By Timothy Egan

At dawn the woodpeckers start in, hammering heads against tree trunks, and you wonder if there’s a better way for a bird to make a living. Oh, the avian migraines. Twilight lingers till nearly 11 p.m.; if there’s a decent moon, you can fish in the silver light of Montana’s longest days.

When the sun is high, you swing from a rope tied to a cedar tree and drop into the great grip of the Kootenai River current, then swim back to the raft, to float and cast a fly line and look at ospreys and take in the grandeur of this land — your land, my land, an immense national forest.

Teddy Roosevelt left his initials on the outside wall of the community hall of Troy, a little shrug of a town along the river. But he left much more than that here in the far corner of northwest Montana and all over the West: an endowment to every American, rich and poor alike, their inheritance of public land.

Unlike the beaches in Chris Christie’s New Jersey, you can’t just “close” the 2.2 million acres of the Kootenai National Forest. The grizzly bears, the elk, the bobcats, the wolves, the swift predators and the stealthy ones, they prowl and sniff as always, far outnumbering humans in a place where a cellphone signal is a distant rumor.

But for a time, the Kootenai National Forest fell into the wrong hands. The barbarians nearly destroyed a land that was meant to remain a place of wonder for our children’s children’s children.

The mountainsides were skinned in industrial clear-cuts, the end result of public servants colluding with corporate plunderers. After the forests of larch, cedar, fir and pine were leveled for timber, the hillsides could no longer hold the ground during times of heavy rain and snowmelt. Tons of sediment slid into the Yaak River, which flows into the Kootenai.

For trout in the Yaak, it was a catastrophe. A healthy river bottom is layered with polished rocks of rainbow striations, and gravel crushed during another geologic age. But a river bottom thick with sediment is just a graveyard.

So you wonder, between hikes to nearly unknown waterfalls that would be national park centerpieces in any other state, how this place could have been so abused. It’s a public trust, not unlike the White House. No one person, no one interest group, owns it.

People come here for Tom Sawyer summers, for sleep induced by the white noise of that same Yaak River, for perspective. A city person like myself has very little in common with someone who lives off the grid, eating what they kill, drying what they forage, warming themselves through the interminable winter with wood downed in a storm.

In the Yaak Valley, there are two bars and three preachers, or maybe three bars and two preachers, depending on how much misery there is in the tank.
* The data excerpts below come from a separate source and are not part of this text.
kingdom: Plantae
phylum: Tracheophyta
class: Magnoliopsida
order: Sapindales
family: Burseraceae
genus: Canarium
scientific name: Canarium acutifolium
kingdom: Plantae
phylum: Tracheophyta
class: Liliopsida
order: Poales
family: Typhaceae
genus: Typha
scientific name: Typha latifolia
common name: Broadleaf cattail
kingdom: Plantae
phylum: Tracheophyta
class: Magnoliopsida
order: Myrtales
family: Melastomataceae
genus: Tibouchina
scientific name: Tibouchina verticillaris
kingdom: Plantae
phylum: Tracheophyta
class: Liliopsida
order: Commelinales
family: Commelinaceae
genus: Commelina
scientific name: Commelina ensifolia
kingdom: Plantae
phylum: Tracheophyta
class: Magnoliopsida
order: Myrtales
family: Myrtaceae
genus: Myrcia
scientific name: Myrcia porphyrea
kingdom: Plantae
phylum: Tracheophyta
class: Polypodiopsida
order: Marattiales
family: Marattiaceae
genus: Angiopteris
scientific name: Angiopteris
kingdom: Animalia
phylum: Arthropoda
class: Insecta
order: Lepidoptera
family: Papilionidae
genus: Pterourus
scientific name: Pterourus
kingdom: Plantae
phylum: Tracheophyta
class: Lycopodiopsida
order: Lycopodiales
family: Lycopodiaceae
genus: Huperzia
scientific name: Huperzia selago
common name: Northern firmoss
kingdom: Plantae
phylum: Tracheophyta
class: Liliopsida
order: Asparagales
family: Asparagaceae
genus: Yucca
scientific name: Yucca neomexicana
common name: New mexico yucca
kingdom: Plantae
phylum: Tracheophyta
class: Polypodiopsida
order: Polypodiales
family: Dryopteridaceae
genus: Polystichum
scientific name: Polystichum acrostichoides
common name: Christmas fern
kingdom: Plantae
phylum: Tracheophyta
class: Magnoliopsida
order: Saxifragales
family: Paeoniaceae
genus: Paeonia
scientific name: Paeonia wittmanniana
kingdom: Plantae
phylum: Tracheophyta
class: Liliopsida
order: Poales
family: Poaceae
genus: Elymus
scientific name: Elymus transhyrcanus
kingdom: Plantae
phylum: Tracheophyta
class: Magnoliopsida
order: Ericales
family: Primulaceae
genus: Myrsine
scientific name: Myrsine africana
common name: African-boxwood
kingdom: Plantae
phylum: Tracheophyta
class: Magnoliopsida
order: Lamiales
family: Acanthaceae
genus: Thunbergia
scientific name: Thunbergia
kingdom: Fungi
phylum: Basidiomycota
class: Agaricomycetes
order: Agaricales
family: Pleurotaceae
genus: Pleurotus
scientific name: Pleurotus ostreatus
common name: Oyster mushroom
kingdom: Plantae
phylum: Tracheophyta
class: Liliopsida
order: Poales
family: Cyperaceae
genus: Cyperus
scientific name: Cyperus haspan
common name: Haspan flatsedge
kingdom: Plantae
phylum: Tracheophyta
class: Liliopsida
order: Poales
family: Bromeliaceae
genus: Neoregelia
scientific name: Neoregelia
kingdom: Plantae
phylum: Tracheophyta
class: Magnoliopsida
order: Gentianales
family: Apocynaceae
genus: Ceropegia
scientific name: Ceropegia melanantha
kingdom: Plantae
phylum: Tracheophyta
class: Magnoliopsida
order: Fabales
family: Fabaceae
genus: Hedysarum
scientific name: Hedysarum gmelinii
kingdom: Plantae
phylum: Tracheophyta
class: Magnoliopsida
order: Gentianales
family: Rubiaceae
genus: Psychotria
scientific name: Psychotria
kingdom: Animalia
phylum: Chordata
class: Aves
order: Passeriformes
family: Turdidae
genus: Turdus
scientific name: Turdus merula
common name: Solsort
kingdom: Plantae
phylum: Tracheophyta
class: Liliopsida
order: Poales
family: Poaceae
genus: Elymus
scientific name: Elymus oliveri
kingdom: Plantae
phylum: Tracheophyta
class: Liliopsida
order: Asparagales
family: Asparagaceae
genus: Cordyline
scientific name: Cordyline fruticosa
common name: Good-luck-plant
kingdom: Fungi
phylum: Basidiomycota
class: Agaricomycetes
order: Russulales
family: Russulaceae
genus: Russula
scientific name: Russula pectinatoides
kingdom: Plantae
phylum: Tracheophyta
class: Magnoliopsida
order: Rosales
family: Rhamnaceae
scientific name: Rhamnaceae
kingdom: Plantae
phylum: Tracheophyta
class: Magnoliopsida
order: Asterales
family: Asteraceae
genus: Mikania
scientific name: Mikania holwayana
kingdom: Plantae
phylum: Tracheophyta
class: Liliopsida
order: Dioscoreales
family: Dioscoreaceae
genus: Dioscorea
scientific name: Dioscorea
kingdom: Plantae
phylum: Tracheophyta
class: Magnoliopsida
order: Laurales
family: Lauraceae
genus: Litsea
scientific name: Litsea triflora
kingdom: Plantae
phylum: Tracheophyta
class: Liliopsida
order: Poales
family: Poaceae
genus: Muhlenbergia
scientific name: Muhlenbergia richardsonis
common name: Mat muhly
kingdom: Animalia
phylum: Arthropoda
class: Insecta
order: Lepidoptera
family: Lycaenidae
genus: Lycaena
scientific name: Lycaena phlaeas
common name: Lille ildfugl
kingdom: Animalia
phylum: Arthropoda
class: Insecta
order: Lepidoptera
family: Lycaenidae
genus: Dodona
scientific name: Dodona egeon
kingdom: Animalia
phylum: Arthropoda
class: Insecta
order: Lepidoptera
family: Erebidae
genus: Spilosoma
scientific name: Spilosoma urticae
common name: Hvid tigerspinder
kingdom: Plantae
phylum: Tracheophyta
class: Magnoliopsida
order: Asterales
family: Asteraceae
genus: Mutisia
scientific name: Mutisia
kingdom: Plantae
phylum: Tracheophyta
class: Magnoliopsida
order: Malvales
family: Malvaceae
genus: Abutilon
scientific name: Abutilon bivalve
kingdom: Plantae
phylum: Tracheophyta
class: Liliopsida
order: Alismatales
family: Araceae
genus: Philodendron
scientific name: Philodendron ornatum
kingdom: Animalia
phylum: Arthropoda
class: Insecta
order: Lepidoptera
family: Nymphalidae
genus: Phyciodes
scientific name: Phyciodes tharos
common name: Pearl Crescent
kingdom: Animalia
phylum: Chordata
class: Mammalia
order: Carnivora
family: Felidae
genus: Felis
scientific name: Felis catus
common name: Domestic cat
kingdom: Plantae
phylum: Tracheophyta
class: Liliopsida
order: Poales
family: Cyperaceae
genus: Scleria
One of the bars is the Dirty Shame. It’s not unusual to hear somebody start a conversation thus: “I was getting hammered at the Shame two nights ago when …”

The forest is the one thing those on opposite sides of the cultural divide hold in common. My nephew Riley is a Western Tarzan. He hunts for deer, elk, grouse, catches rainbows and cutthroat, hikes into the wildest pockets of Montana, jumps from cliffs into icy river pools. He guides people who pay a lot of money to do what he does naturally. He gives me crap because I can’t hold the rifle perfectly steady when we shoot at targets, and I couldn’t tell the two major deer species of the Kootenai forest apart. Hey, when you stare at the headlights, no one knows if you’re a white-tailed or a mule deer.

He wears a T-shirt emblazoned with words that every American should live by: Public Land Owner.

That land is always under threat. The current White House occupant has never been in the Mountain time zone, nor the Pacific, since he’s been president. His habitat is a golf course under heavy guard. And yet he’s ordered up a survey to see if he can take away from all of us some of the lands that were protected under powers created by that president who left his initials on the side of the Troy town hall.

The good news is that the Kootenai forest is on the mend. Trout, mostly small, rise for caddis flies on the Yaak River. There are almost enough new-growth trees to keep the sediment load down. This special place, this empty place, is healing, and feels ever more wild with every passing summer.

“We need wilderness to protect us from ourselves,” wrote Rick Bass, who was born in Texas, and found his voice after moving to the Yaak Valley some years ago. That sounds like the kind of thing somebody might say around a late-night campfire. But it’s true in the morning. The enemy of this last best place is us. We are also its savior.